◆ PROBLEM TO SOLVE
For every line in the records that has the word "shoulder", make a copy.

*** DATA TO USE Section Begins ***

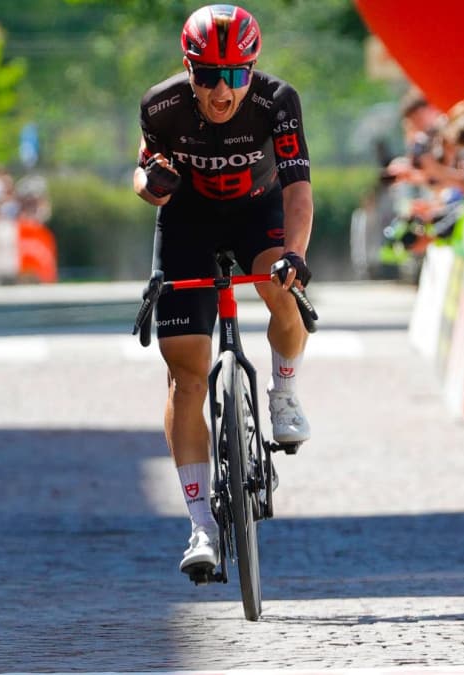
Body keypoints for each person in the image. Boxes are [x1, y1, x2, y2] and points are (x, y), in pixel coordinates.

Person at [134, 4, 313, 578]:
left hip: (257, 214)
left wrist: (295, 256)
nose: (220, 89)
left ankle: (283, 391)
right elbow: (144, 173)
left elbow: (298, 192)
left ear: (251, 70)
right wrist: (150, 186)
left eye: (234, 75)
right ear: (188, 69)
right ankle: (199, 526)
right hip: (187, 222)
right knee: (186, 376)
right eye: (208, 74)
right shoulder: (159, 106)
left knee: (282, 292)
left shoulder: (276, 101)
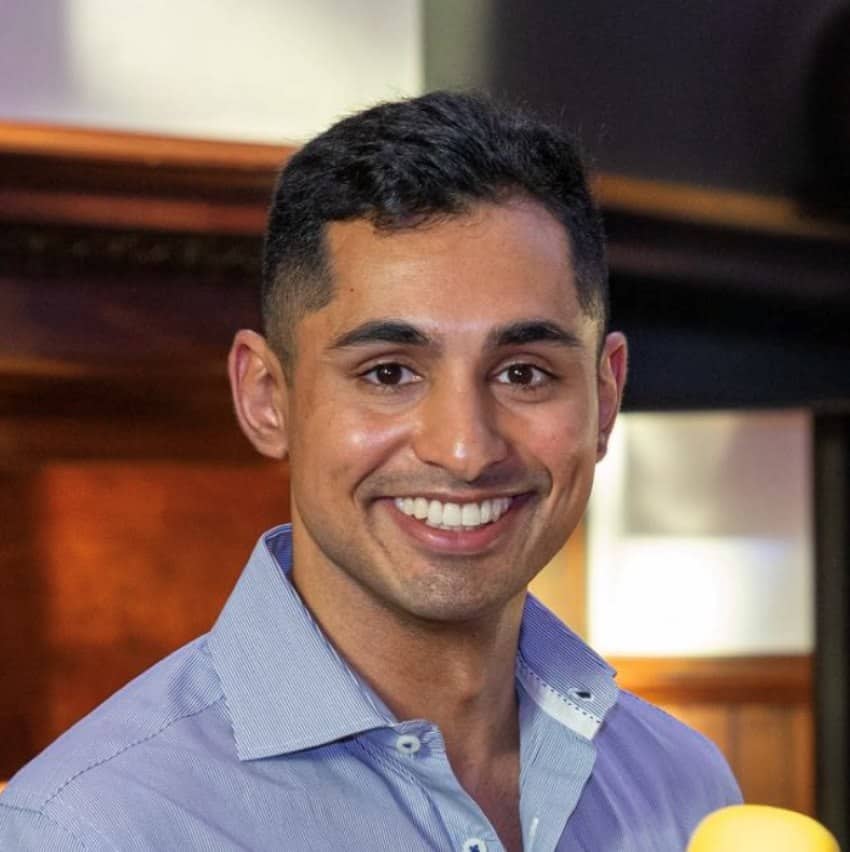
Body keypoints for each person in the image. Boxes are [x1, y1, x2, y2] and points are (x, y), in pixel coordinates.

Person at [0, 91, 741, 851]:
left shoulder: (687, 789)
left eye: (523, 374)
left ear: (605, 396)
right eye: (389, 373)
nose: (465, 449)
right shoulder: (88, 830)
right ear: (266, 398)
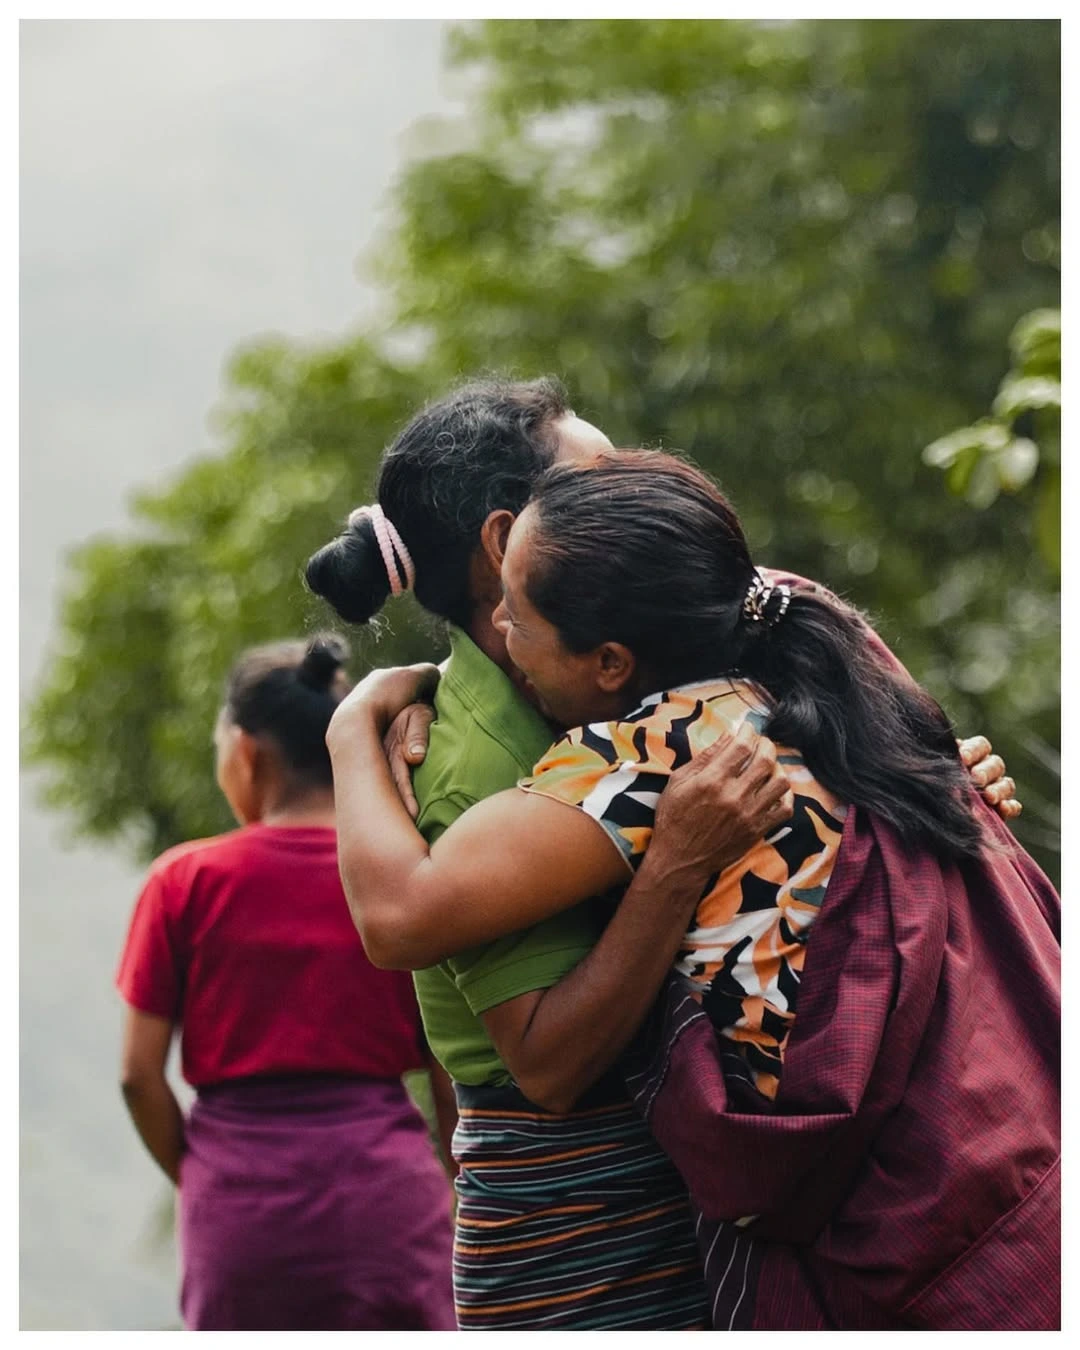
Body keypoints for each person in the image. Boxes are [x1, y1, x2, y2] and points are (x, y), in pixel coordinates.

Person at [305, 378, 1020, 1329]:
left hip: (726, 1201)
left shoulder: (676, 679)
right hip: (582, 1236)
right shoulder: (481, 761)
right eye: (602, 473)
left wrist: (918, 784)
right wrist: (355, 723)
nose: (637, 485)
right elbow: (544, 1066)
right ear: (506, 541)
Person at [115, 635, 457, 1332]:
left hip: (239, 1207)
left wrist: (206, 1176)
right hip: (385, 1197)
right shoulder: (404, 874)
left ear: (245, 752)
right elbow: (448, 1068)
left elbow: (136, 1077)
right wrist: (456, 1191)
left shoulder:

*** DATA TO USE Section Ends ***

◆ WRITTEN SOLUTION
right shoulder: (159, 106)
left shoulder: (276, 101)
left shoulder: (687, 789)
right shoulder: (88, 830)
left shoulder: (676, 679)
right shoulder: (481, 761)
right shoulder: (404, 874)
left shoulder:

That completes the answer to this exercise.